POWERMAN 5000 has announced the second leg of the U.S. tour in support of the band's latest album, "New Wave". The trek kicks off in Lubbock, Texas, and makes its way through the southern part of the U.S., including two iHeartRadio shows (98 Rockfest and Earthday Birthday) in Florida, and ends in Flagstaff, Arizona.
Apr. 10 - Lubbock, TX - Jake's Backroom
Apr. 11 - Austin, TX - Come and Take It Live
Apr. 12 - San Antonio, TX - Rock Box
Apr. 13 - Tyler, TX - Clicks
Apr. 14 - Dallas, TX - Trees
Apr. 15 - Houston, TX - Scout Bar
Apr. 17 - New Orleans, LA - Southport Hall
Apr. 18 - Dustin, FL - Club LA
Apr. 19 - Tallahassee, FL - The Warrior
Apr. 20 - Tampa, FL - 98 Rockfest
Apr. 21 - Orlando, FL - Earthday Birthday
Apr. 22 - Cape Coral, FL - Rack 'Em Billiards
Apr. 24 - Atlanta, GA - The Masquerade
Apr. 25 - Greensboro, NC - The Blind Tiger
Apr. 26 - Wilmington, NC - The Reel Cafe
Apr. 27 - Baltimore, MD - Fish Head Cantina
Apr. 28 - Philadephia, PA - Voltage Lounge
Apr. 29 - Clifton, NJ - Dingbatz
May 01 - Pittsburgh, PA - Crafthouse
May 03 - Kansas City, MO - Riot Room
May 04 - Springfield, MO - Outland Ballroom
May 06 - Flagstaff, AZ - The Green Room
"New Wave" was released last October via Pavement Entertainment.
Regarding the overall sound of the follow-up to 2014's "Builders Of The Future", vocalist Spider One said: "We went a bit dirtier on this one.

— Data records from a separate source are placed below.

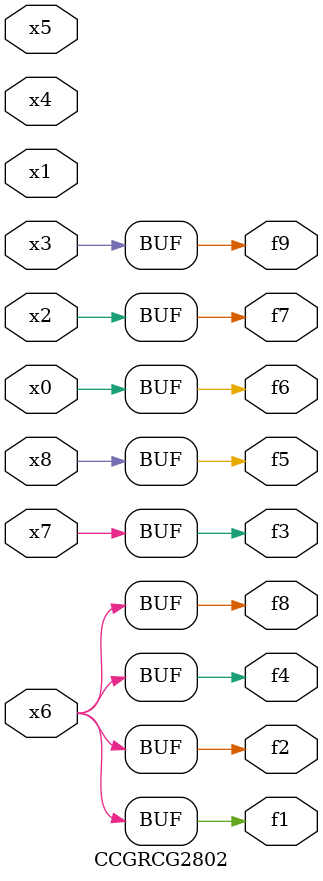
<source format=v>
module CCGRCG2802(
	input x0, x1, x2, x3, x4, x5, x6, x7, x8,
	output f1, f2, f3, f4, f5, f6, f7, f8, f9
);
	assign f1 = x6;
	assign f2 = x6;
	assign f3 = x7;
	assign f4 = x6;
	assign f5 = x8;
	assign f6 = x0;
	assign f7 = x2;
	assign f8 = x6;
	assign f9 = x3;
endmodule

</source>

Ripped it up more than the last couple of records. One of the goals was to recreate the noise of the live show. Keep in the chaos."
On the topic of the new album title, Spider said: "New Wave? Are we a new wave band? Well, I would say that we have always had more in common with DEVO than DIO."
Spider One told the Farmington Daily Times that "the most important ingredient" in the band's ascent in the early 1990s "was the absence of the Internet. And what I mean by that is how the Internet has changed music and monetized it. Nobody ever thinks about that, but what it did is, it killed the local sound. Before music was instantly available through downloads, musical sounds would germinate over the course of years in places like Seattle or Austin. Now, that's just been eliminated. If a band comes out with a unique sound, everybody copies it right away."